Depuis début 2021, les acteurs de la filière pomme de terre se consacrent à caractériser l’attractivité des parcelles pour les pollinisateurs. Des travaux lancés, initialement, dans le cadre des dérogations prévues à l’interdiction des néonicotinoïdes. En effet, les cultures attractives ne doivent pas être implantées, entre 2022 et 2024 selon les cas, suite à l’utilisation des insecticides de cette famille sur betterave. Mais avec la parution du plan pollinisateurs, fin 2021, ces travaux prennent une autre dimension.

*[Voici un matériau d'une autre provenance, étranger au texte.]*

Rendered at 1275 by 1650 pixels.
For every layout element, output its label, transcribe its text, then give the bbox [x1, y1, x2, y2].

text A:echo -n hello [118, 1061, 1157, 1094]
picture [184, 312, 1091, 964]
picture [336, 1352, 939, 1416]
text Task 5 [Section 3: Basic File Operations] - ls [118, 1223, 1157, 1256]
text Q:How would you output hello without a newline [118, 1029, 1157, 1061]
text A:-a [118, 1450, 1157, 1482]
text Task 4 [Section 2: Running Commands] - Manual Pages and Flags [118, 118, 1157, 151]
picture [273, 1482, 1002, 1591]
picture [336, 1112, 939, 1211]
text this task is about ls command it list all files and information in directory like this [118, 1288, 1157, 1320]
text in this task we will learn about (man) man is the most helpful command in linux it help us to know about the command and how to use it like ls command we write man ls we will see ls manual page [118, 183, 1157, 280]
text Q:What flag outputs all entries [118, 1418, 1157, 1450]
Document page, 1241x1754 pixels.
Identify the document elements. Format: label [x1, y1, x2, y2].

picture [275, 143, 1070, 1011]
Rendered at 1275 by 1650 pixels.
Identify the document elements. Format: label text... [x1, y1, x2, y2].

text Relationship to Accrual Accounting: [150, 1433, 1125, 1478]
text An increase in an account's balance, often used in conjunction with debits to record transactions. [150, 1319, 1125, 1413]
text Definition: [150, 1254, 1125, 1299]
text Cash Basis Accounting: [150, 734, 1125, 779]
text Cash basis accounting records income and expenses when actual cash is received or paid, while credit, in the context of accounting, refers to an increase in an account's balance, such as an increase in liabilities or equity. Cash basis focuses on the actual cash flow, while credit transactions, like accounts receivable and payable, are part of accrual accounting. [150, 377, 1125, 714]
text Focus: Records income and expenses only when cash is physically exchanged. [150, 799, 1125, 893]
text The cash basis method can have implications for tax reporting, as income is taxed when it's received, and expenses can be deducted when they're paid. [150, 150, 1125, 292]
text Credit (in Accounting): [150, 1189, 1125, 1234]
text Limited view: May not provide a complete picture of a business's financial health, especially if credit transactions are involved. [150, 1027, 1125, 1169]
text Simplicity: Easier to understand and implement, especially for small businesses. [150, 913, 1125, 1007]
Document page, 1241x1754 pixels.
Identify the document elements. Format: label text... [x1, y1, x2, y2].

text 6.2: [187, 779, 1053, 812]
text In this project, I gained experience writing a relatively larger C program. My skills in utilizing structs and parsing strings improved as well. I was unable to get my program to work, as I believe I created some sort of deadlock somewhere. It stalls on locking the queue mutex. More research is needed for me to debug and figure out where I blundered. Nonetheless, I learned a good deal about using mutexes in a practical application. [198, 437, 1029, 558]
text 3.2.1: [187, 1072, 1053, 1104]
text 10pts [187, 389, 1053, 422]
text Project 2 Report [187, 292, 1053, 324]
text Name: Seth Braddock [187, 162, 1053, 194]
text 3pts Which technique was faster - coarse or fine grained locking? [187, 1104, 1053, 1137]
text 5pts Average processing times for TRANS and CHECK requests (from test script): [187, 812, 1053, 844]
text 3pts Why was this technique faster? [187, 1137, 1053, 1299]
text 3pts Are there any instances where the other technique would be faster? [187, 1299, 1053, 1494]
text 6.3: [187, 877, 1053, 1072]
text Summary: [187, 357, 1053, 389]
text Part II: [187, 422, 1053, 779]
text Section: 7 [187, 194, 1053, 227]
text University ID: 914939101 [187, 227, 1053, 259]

La filière pomme de terre mobilisée

En effet, ce plan prévoit que chaque produit appliqué en période de floraison, sur les cultures jugées attractives, doit posséder la mention « abeilles ». Ce qui signifie des contraintes : traitements nocturnes, ou a minima entre deux heures avant et trois heures après la nuit. Tout aussi inquiétantes sont les craintes de voir les firmes renoncer à la commercialisation de certaines spécialités. « Les fabricants ne veulent pas prendre de risque, glisse Didier Lombart, président du comité professionnel pomme de terre chez Arvalis. Les démarches de réhomologations sont lourdes, et le sujet est explosif vis-à-vis de l’opinion publique. » Selon lui, six molécules insecticides sur onze sont d’ores et déjà inutilisables. « Même en bio, le cuivre ne serait pas utilisable en période de floraison », prévient encore Didier Lombart.

Inquiétude autour de la posture de l’Anses

La filière pomme de terre ne prend donc pas le sujet à la légère. « Dès le printemps 2021, nous avons échangé avec l’Anses pour mettre en place les bons protocoles et lui apporter des données pertinentes pour le classement de notre culture, relate Didier Lombart. Nous avons rendu une étude rentrant dans ce cadre à l’automne. » Selon cette étude, la pomme de terre n’est pas attractive pour les abeilles. « Les grains de pollen sont 500 fois plus lourds que ceux des autres fleurs, on n’en retrouve pas dans les ruches », glisse Didier Lombart. Même si certains autres pollinisateurs, dont les bourdons, sont susceptibles de passer sur les parcelles, les signaux sont donc plutôt positifs.

« Conséquences mortifères »

Mais la filière s’inquiète. « L’Anses n’a pas accusé réception de ces travaux quand nous leur avons envoyés et affirme que nous n’avons pas apporté la preuve que la pomme de terre n’est pas attractive, peste Didier Lombart. Nous avons pourtant joué le jeu et partagé nos conclusions, basées sur un jeu de plus de 20 000 données. » La publication définitive de la liste des cultures non-attractives au bulletin officiel du ministère de l’Agriculture, prévue a priori pour ce début d’année 2022, est attendue avec d’autant plus de fébrilité que dans la liste mise en consultation en novembre dernier, la pomme de terre était absente. « Si cette liste est confirmée, les conséquences en termes de distorsion de concurrence avec les autres pays producteurs seraient importantes », redoute Didier Lombart.